A similar process generates cumulative probability totals for each correct score that leads to either a City win or a happy Hammers victory.
The Likelihood of Stoke or WHU Gaining any Result from 1-1 after the 79th Minute.
The above example is conveniently simplified by a current scoreline of 1-1, but teams can both trail or lead as WHU and Stoke respectively did in this match. However, the process merely becomes slightly more tedious rather than more complex. Stoke's set piece prowess finally reached ground level in the 13th minute when Walters found space in front of decoy runners to crisply dispatch a precisely delivered Whelan corner, an inventive deviation from the Delap assists of old.
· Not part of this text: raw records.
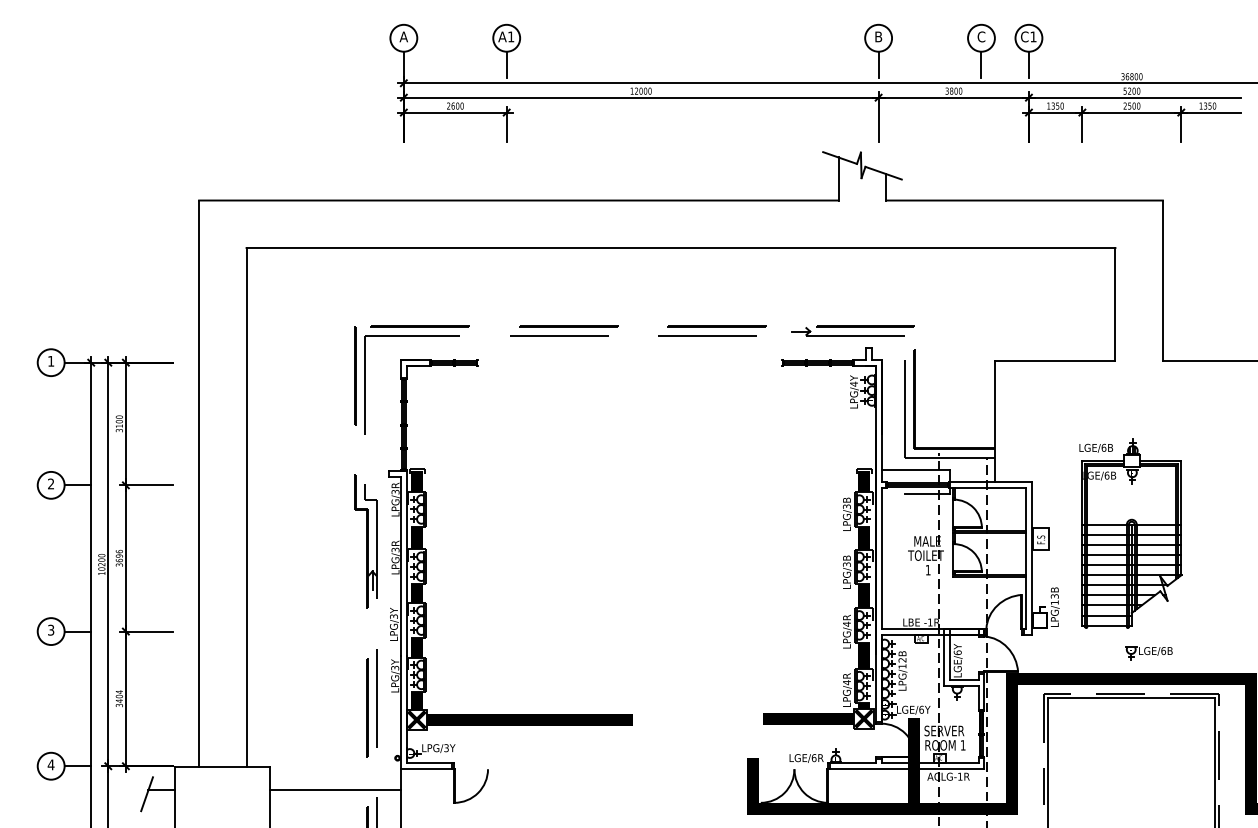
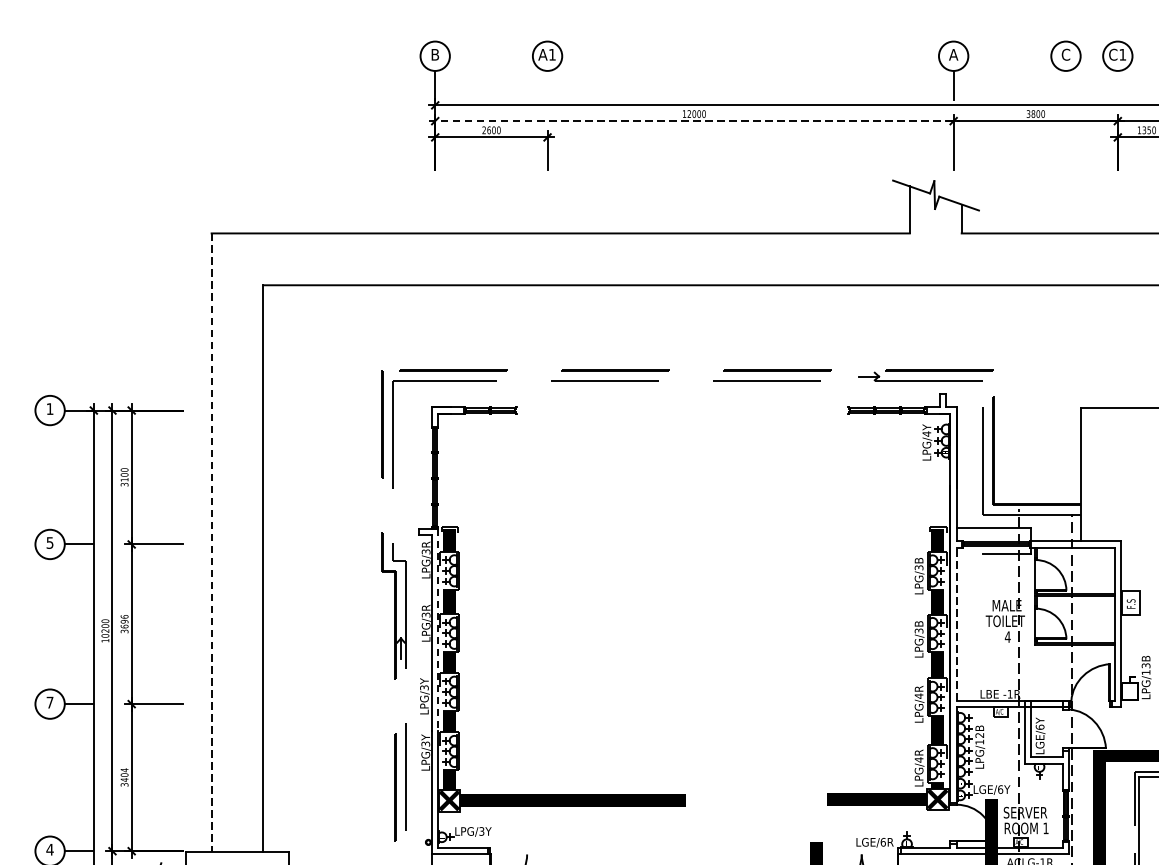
text: (403, 36) -> (434, 54), A -> B
text: (878, 36) -> (953, 54), B -> A
line: (506, 64) -> (547, 84), removed
line: (981, 64) -> (1066, 84), removed
line: (1028, 64) -> (1117, 84), removed
line: (641, 97) -> (694, 120), solid -> dashed
text: (51, 483) -> (50, 542), 2 -> 5
line: (199, 484) -> (212, 543), solid -> dashed
line: (881, 557) -> (956, 623), solid -> dashed
line: (406, 563) -> (438, 629), solid -> dashed
text: (927, 570) -> (1007, 637), 1 -> 4
text: (51, 629) -> (50, 701), 3 -> 7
So if we want to examine the likely match result from say the 34th minute we have to also account for the 1-0 lead held by Stoke.
In this game situation, should Stoke go on to "win" the mini match from the 34' onwards, they will bolster their lead and comfortably win the game. In addition, if they merely "draw" the remainder of the match they will also win the entire game because of the 1-0 lead given to them by their mustachioed striker. An actual draw requires WHU to "win" the next 60 minutes by a single goal or by two or more to claim all three points.
The Likelihood of Stoke or WHU Gaining any Result from 0-1 after the 33rd Minute.
As the scoreline becomes more lopsided, the combinations that ultimately lead to wins, losses or draws also becomes more diverse. A team which holds a 2 goal cushion can afford to "lose" the remainder of the contest by a single goal and still claim victory. So the totting up procedure becomes more tiresome, although a spreadsheet helps greatly, but the Poisson process on a suitably decayed goal expectation remains constant.
As has already been stated, this quick run through does not account for well recognised deficiencies in using Poisson to describe football goal scoring, nor does it allow for the small, but real emphasis shifts that occur as the scoreline changes, but we can test the model's validity by comparing it's predictions to the efficient Betfair betting markets.
Below I've plotted the near 100% book prices that were available on Betfair in two minute intervals, along with the predictions from a pure Poisson during Monday night's Stoke West Ham match.
Price & Probability Movements During Stoke's 1-1 Draw At WHU.
1-1, O'Brien, 48'
The Betfair prices and the pure Poisson track each other's progress fairly accurately. The under prediction of the draw, inherent in the Poisson is well seen up until the WHU equaliser and my allegiance to one of the two side may also be represented throughout by my choice of initial goal expectations. Also the slightly increased optimism towards WHU during the half hour where they trailed isn't captured by the "blind" Poisson, but is by the Betfair traders and is also present in actual data.